Garson was sworn in as provincial Treasurer on September 21, 1936. He also became minister of the Manitoba Power Commission on November 4, 1940, and Minister of Public Utilities on May 15, 1941. He continued to hold all of these positions after succeeding John Bracken as Premier on January 14, 1943. He resigned the MPC and Utilities portfolios in 1944.

Garson's government was perhaps slightly more interventionist than those of Bracken and his eventual successor Douglas Campbell. Garson's ministry began a program of rapid rural electrification, and made some effort to service the needs of returning soldiers after World War II. All the same, he rejected demands from the Manitoba Co-operative Commonwealth Federation to introduce programs in public housing and old-age pensions.
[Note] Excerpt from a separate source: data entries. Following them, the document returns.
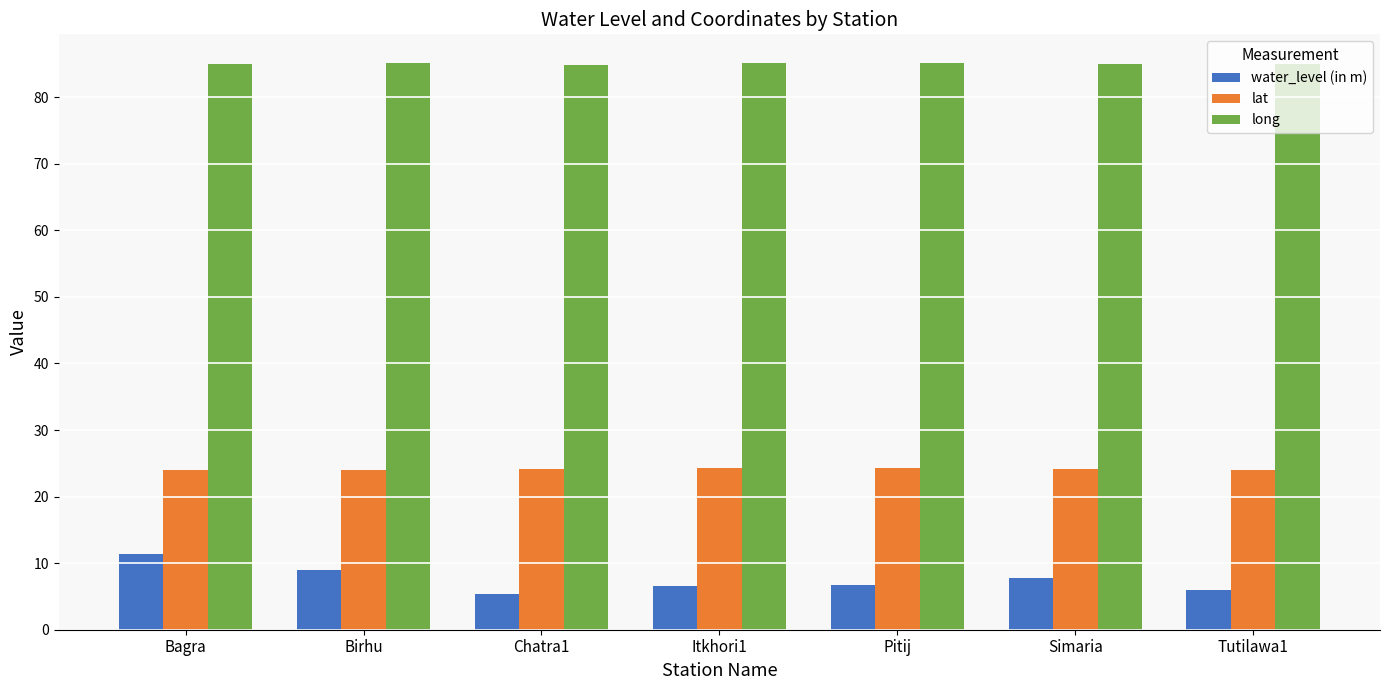

How many bars are there in total?

21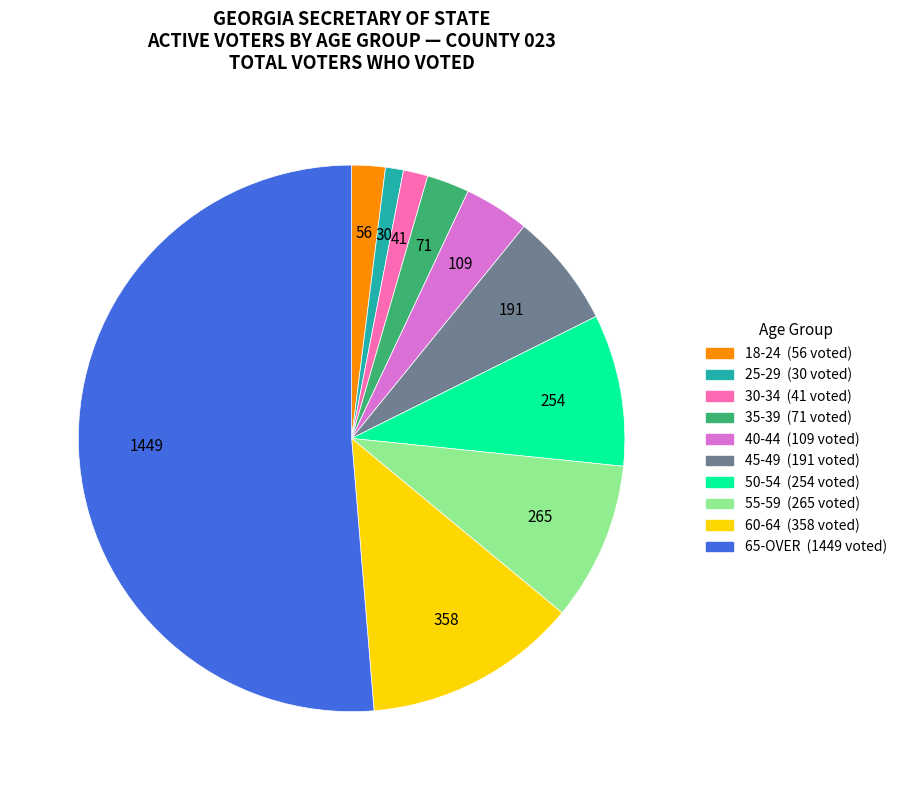

Which has a higher value, 65-OVER or 30-34?

65-OVER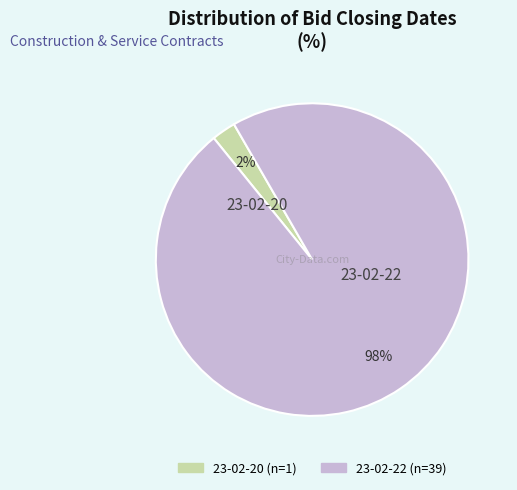

True or false: 23-02-22 accounts for 98% of the total.

True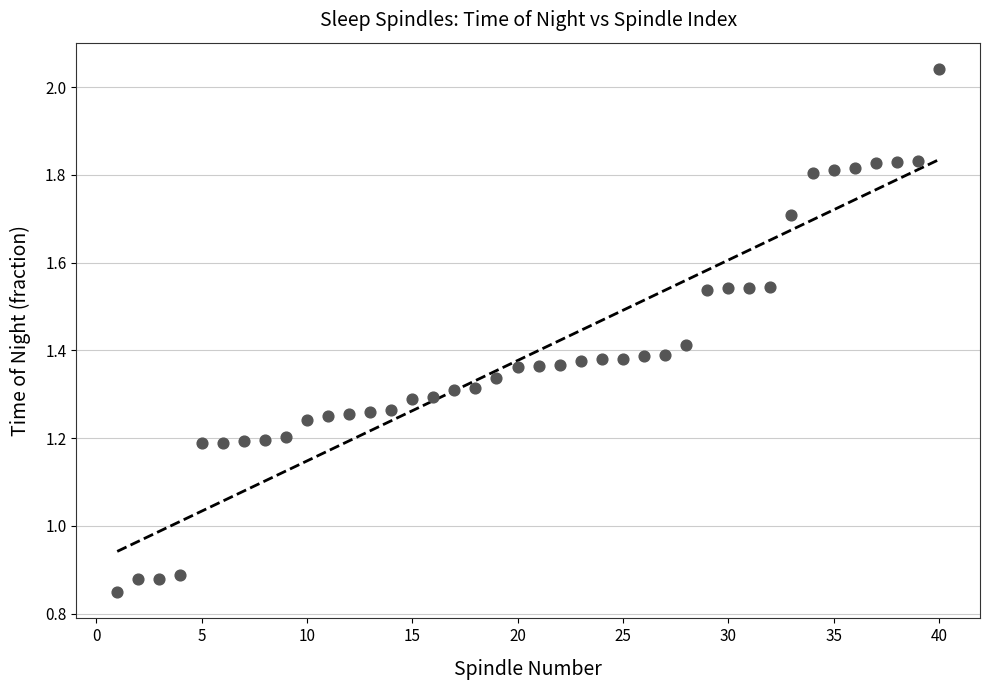

What is the range of X values (max minus min)?

39.0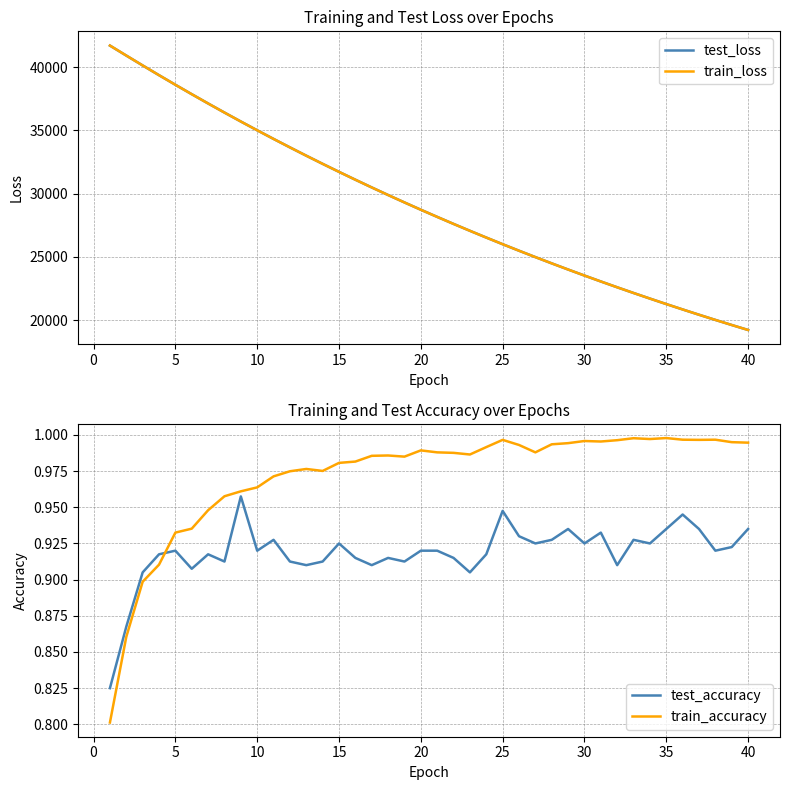

Which series has the widest spread of values?

train_loss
Under Garson's leadership, the "Liberal-Progressive" alliance became a united party—albeit one that was dominated by former Progressive politicians. His ministry also retained close ties to the federal Liberal government of William Lyon Mackenzie King.
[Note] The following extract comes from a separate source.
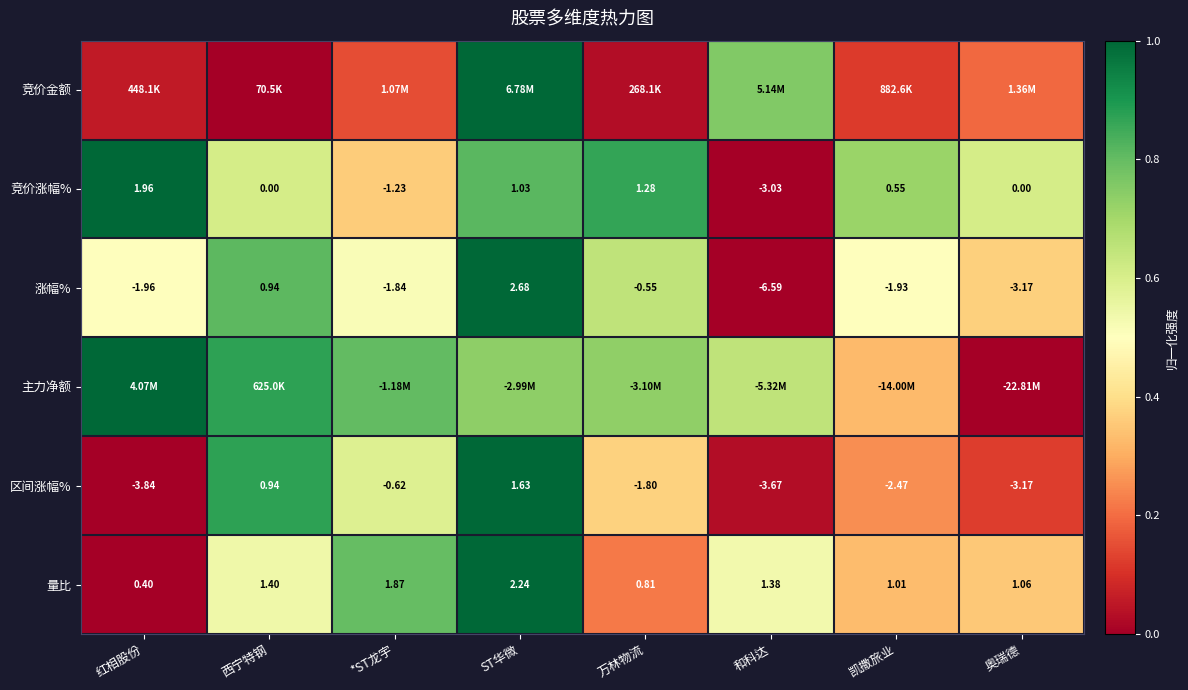

Which category has the highest value in the 量比 series?

ST华微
Garson moved to federal politics in 1948, at the behest of new Liberal Prime Minister Louis St. Laurent. On November 15, 1948, Garson was sworn in as Minister of Justice and Attorney General; he was elected to the federal parliament in a by-election for the rural seat of Marquette the next month. For the next nine years, Garson would be the dominant cabinet minister from Manitoba in St. Laurent's government. He also served as Solicitor General of Canada from August 7, 1950, to October 14, 1952.

As Minister of Justice, he took the extraordinary step of referring a question to the Supreme Court of Canada that effectively asked the Court to rehear Wilbert Coffin's murder appeal. Coffin had been sentenced to death. Justice Douglas Abbott had earlier refused leave to appeal, and the Court affirmed that decision on the narrow technical ground that it lacked jurisdiction to vary the application judge's decision. In the resulting reference, the Court held 5–2 that the appeal would fail. Coffin was executed three weeks later.

Garson lost his seat in 1957, the year that Progressive Conservative leader John Diefenbaker formed a minority government. Indeed, Diefenbaker's Tories won victory mainly by ousting many Liberal MPs from the Prairies, including Garson. He retired from political life. In 1971, he was made a Companion of the Order of Canada.